Matching efficiency test

The following is the test string, that is, the content entered below (taken from the CSDN homepage):

&lt;link href="images/" rel="SHORTCUT ICON" /&gt;
&lt;title&gt; - China's leadingITTechnology Community,forITProfessional and technical personnel provide the most comprehensive information dissemination and service platform&lt;/title&gt;
&lt;script language='JavaScript' type='text/javascript' src='/ggmm/csdn_ggmm.js'&gt;&lt;/script&gt; &lt;script type="text/javascript" src="/a/js/%22%3E%3C/script&gt;
&lt;script type="text/javascript"&gt;

Test code:

string yourStr = ;
            StringBuilder src = new StringBuilder(4096);
            for (int i = 0; i &lt; 10000; i++)
            {
                (yourStr);
            }
            string strData = ();
            List&lt;Regex&gt; reg = new List&lt;Regex&gt;();
            (new Regex(@"[\s\S]"));
            (new Regex(@"[\w\W]"));
            (new Regex(@"[\d\D]"));
            (new Regex(@"(.|\n)"));
            (new Regex(@"(?s)."));
            string test = ;
            Stopwatch stopW = new Stopwatch();
            foreach (Regex re in reg)
            {
                ();
                ();
                test = strData;
                test = (test, "");
                ();
                 += "regular expression:" + ().PadRight(10) + "Execution time:" + () + " ms";
                 += "\n---------------------------------------\n";
            }

Test results:
The test is carried out in two groups, and the memory occupies 921M before the program is executed.
One group is a quantifier that is not used, only one character is replaced at a time, the execution time is as follows, and it occupies 938M memory.
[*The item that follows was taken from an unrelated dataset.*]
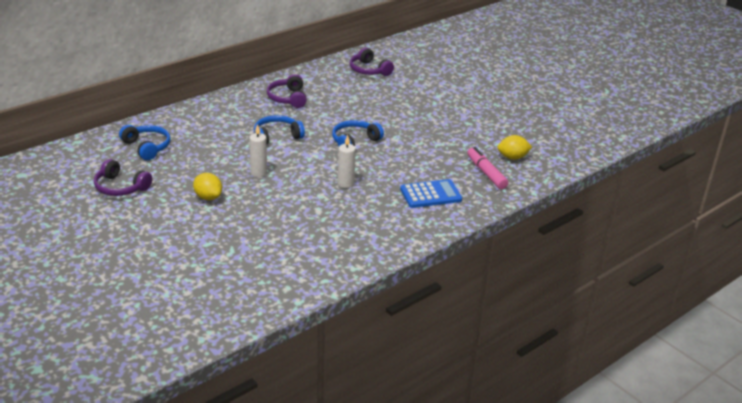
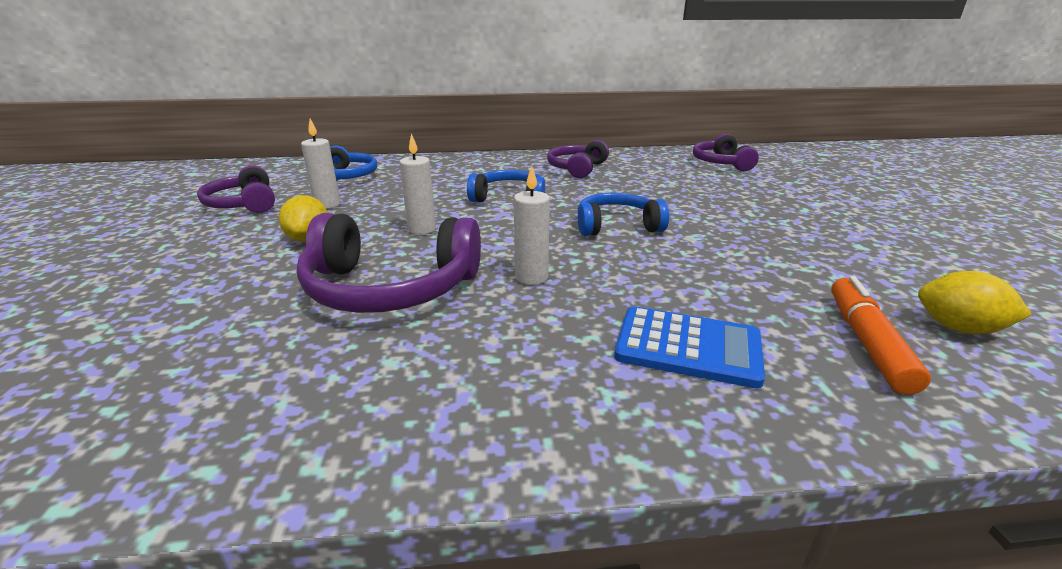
camera: 35 degrees right, 5 degrees down
(176, 172) = (327, 204): none -> white candle
(291, 208) = (390, 288): none -> purple headphones
(486, 173) = (867, 342): pink marker -> orange marker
Regular expression: [\s\S] Execution time: 2651 ms
---------------------------------------
Regular expression: [\w\W] Execution time: 2515 ms
---------------------------------------
Regular expression: [\d\D] Execution time: 2187 ms
---------------------------------------
Regular expression: (.|\n) Execution time: 2470 ms
---------------------------------------
Regular expression: (?s). Execution time: 1969 ms

Another group uses quantifiers, replacing all characters at once, the execution time is as follows, and occupies 1128M memory.
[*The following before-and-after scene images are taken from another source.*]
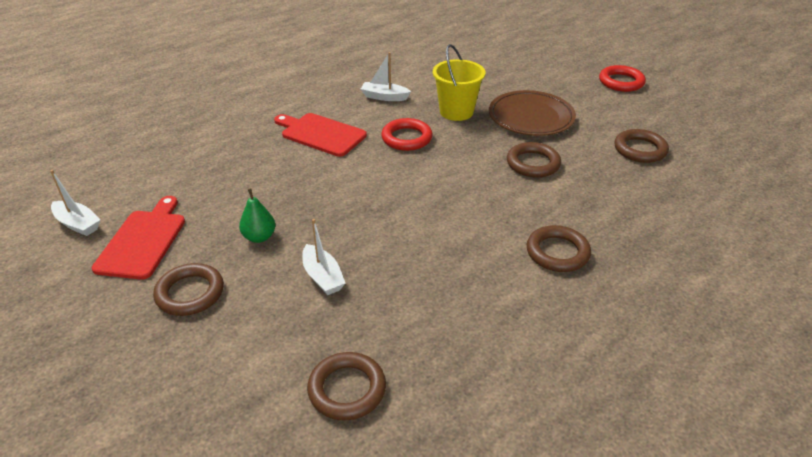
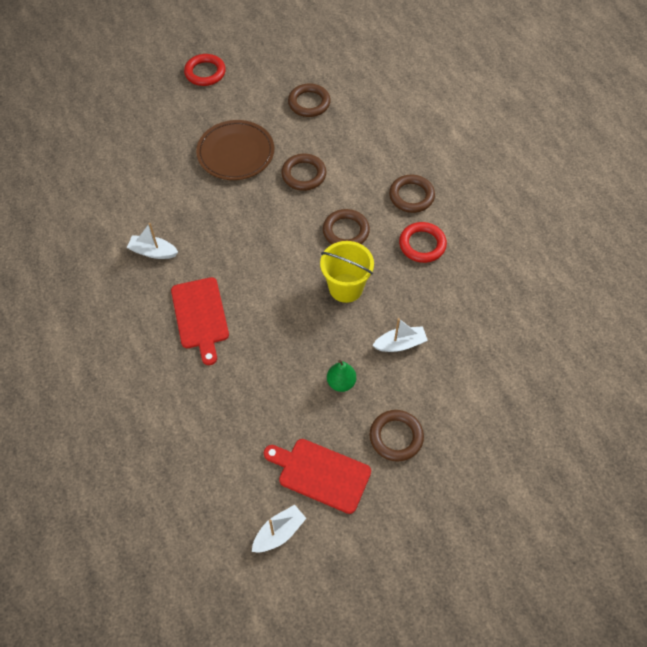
camera: 75 degrees left, 20 degrees up
(321, 134) = (200, 316): red cutting board -> red cutting board turned 60 degrees counterclockwise
(347, 389) = (507, 345): brown ring -> brown ring (346, 231)
(384, 97) = (153, 252): white boat -> white boat turned 75 degrees clockwise
(406, 138) = (234, 250): red ring -> red ring (422, 244)
(456, 112) = (204, 202): yellow bucket -> yellow bucket (345, 288)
Test results (with quantifiers)
Regular expression: [\s\S]+ Execution time: 249 ms
---------------------------------------
Regular expression: [\w\W]+ Execution time: 348 ms
---------------------------------------
Regular expression: [\d\D]+ Execution time: 198 ms
---------------------------------------
Regular expression: (.|\n)+ Execution time: 879 ms
---------------------------------------
Regular expression: (?s).+ Execution time: 113 ms
---------------------------------------

Test results analysis:

The most efficient matching is the "." ", which uses Singleline, a matching pattern, "."
The second is "[\d\D]", while the matching efficiency of "(.|\n)" is the lowest
The matching efficiency of "[\s\S]" is centered, but it is used to be more useful.

Note: Since the engines supported by each language are different, even if the same engine is used, the optimizations to regularity are different. Therefore, the above performance test conclusions may only apply to .NET.